Juliana Oliveira

Juliana Oliveira, Senior Cabin Crew & CRM Instructor,
Freebird Airlines

Juliana Oliveira, Brazilian born and raised in Portugal. Having two nationalities, two cultures, arouse great desire to do more, be more and create a bigger impact not only on her own life, but those who she met.

In 2012, Juliana became a Cabin Crew and dedicated her path to growth. Focused in always achieving higher and never ceased to study, fight, sacrifice for what she thought was beneficial for her. From junior Cabin Crew to Crew Resource Management instructor, her path was marked by advocating for mental health, assuring each colleague was heard, seen, and felt they contributed. Juliana has an obvious sparkle for her job, assuring each passenger, colleague is well taken care of and having memories that will last.

Training is a big part of Juliana’s path, as she knows how important is to be not only well trained, but motivated. She believes that aviation industry will go forward with motivated, well trained, and knowledgeable cabin crew. Cabin crew that believes they will make an impact and pass that impact to everyone they meet on the way.

Building Better Airline Training

Covid-19 caught aviation unexpected, changes had to be performed and more than ever, resilience was the top quality. Pandemic made cabin crew stay at home; uncertainty was evident.

Airlines could not promise a future anymore and that made possible for crew to reinvent themselves. This reinvention gave origin to new business, new hopes, and new opportunities. The biggest consequence was the skill and mental health decay. With no longer being able to believe in what the future holds, the job of a cabin crew suffered damage. What once cabin crew used to be, they are not anymore.
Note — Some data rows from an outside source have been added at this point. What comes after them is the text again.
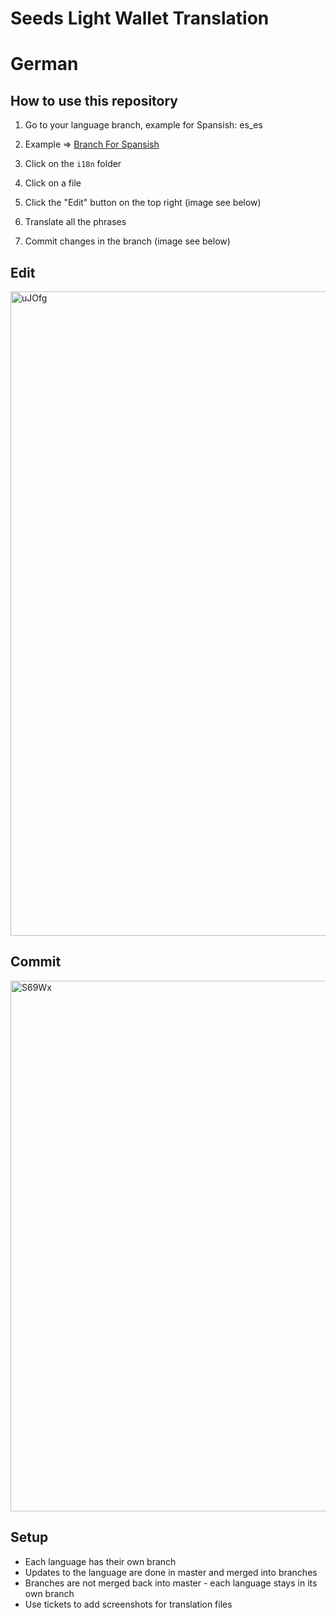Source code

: # Seeds Light Wallet Translation

# German

## How to use this repository

1. Go to your language branch, example for Spansish:
es_es 

2. Example =>  [Branch For Spansish](https://github.com/JoinSEEDS/wallet_translation/tree/es_es)

2. Click on the `i18n` folder

3. Click on a file

4. Click the "Edit" button on the top right (image see below)

3. Translate all the phrases

4. Commit changes in the branch (image see below)

## Edit
<img width="1031" alt="uJOfg" src="https://user-images.githubusercontent.com/65412/83356977-ce85f300-a369-11ea-9551-65838b124033.png">

## Commit
<img width="849" alt="S69Wx" src="https://user-images.githubusercontent.com/65412/83356982-d34aa700-a369-11ea-9d9e-9be39efcf3ad.png">


## Setup

 * Each language has their own branch
 * Updates to the language are done in master and merged into branches
 * Branches are not merged back into master - each language stays in its own branch
 * Use tickets to add screenshots for translation files



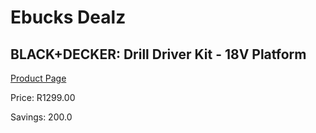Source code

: 
# Ebucks Dealz
## BLACK+DECKER: Drill Driver Kit - 18V Platform
[Product Page](https://www.ebucks.com/web/shop/productSelected.do?prodId=335444510&catId=717324798)

Price: R1299.00

Savings: 200.0


	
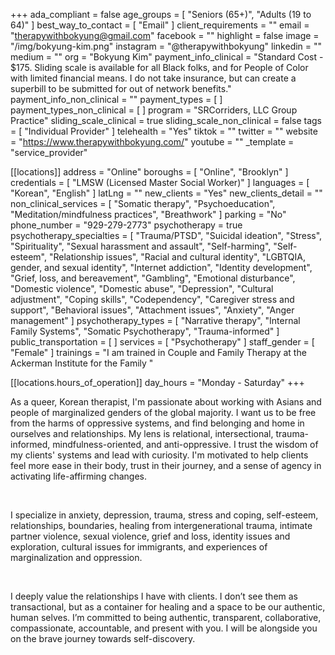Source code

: +++
ada_compliant = false
age_groups = [ "Seniors (65+)", "Adults (19 to 64)" ]
best_way_to_contact = [ "Email" ]
client_requirements = ""
email = "therapywithbokyung@gmail.com"
facebook = ""
highlight = false
image = "/img/bokyung-kim.png"
instagram = "@therapywithbokyung"
linkedin = ""
medium = ""
org = "Bokyung Kim"
payment_info_clinical = "Standard Cost - $175. Sliding scale is available for all Black folks, and for People of Color with limited financial means. I do not take insurance, but can create a superbill to be submitted for out of network benefits."
payment_info_non_clinical = ""
payment_types = [ ]
payment_types_non_clinical = [ ]
program = "SRCorriders, LLC Group Practice"
sliding_scale_clinical = true
sliding_scale_non_clinical = false
tags = [ "Individual Provider" ]
telehealth = "Yes"
tiktok = ""
twitter = ""
website = "https://www.therapywithbokyung.com/"
youtube = ""
_template = "service_provider"

[[locations]]
address = "Online"
boroughs = [ "Online", "Brooklyn" ]
credentials = [ "LMSW (Licensed Master Social Worker)" ]
languages = [ "Korean", "English" ]
latLng = ""
new_clients = "Yes"
new_clients_detail = ""
non_clinical_services = [
  "Somatic therapy",
  "Psychoeducation",
  "Meditation/mindfulness practices",
  "Breathwork"
]
parking = "No"
phone_number = "929-279-2773"
psychotherapy = true
psychotherapy_specialties = [
  "Trauma/PTSD",
  "Suicidal ideation",
  "Stress",
  "Spirituality",
  "Sexual harassment and assault",
  "Self-harming",
  "Self-esteem",
  "Relationship issues",
  "Racial and cultural identity",
  "LGBTQIA, gender, and sexual identity",
  "Internet addiction",
  "Identity development",
  "Grief, loss, and bereavement",
  "Gambling",
  "Emotional disturbance",
  "Domestic violence",
  "Domestic abuse",
  "Depression",
  "Cultural adjustment",
  "Coping skills",
  "Codependency",
  "Caregiver stress and support",
  "Behavioral issues",
  "Attachment issues",
  "Anxiety",
  "Anger management"
]
psychotherapy_types = [
  "Narrative therapy",
  "Internal Family Systems",
  "Somatic Psychotherapy",
  "Trauma-informed"
]
public_transportation = [ ]
services = [ "Psychotherapy" ]
staff_gender = [ "Female" ]
trainings = "I am trained in Couple and Family Therapy at the Ackerman Institute for the Family "

  [[locations.hours_of_operation]]
  day_hours = "Monday - Saturday"
+++

As a queer, Korean therapist, I'm passionate about working with Asians and people of marginalized genders of the global majority. I want us to be free from the harms of oppressive systems, and find belonging and home in ourselves and relationships. My lens is relational, intersectional, trauma-informed, mindfulness-oriented, and anti-oppressive. I trust the wisdom of my clients' systems and lead with curiosity. I'm motivated to help clients feel more ease in their body, trust in their journey, and a sense of agency in activating life-affirming changes. 

<br>

I specialize in anxiety, depression, trauma, stress and coping, self-esteem, relationships, boundaries, healing from intergenerational trauma, intimate partner violence, sexual violence, grief and loss, identity issues and exploration, cultural issues for immigrants, and experiences of marginalization and oppression. 

<br>

I deeply value the relationships I have with clients. I don’t see them as transactional, but as a container for healing and a space to be our authentic, human selves. I’m committed to being authentic, transparent, collaborative, compassionate, accountable, and present with you. I will be alongside you on the brave journey towards self-discovery.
Their passion was substituted by something they still could be doing, and secure what was broken, their skill. Cabin crew mental health became fragile and affected. Crew was not anymore able to believe what they could do was effective or possible. As borders started to open, distance/e-learning became a reality and hope was added like a bit of salt in an unsalted food, enhancing the flavor. The reality then hit when cabin crew found themselves in a fragile situation; trying to remember, trying to not feel hurt by the circumstances and above all, trying to be seen. Frequently blur, frequently fearful, the future seemed now salted and coming back to work was now a stronger and closer reality. As the first flights were initiated, it felt almost like all had to be learned again. Exactly like a child learns to walk. Skill decay became distance, e-learning grew as a powerful tool and now the time to approach mental health has arrived.

For this presentation, I will be talking how it is important for each cabin crew to feel heard, valued, taken into consideration and how this will help to rebuild a better training system. The system goes beyond software or computers. The system is also those who belong.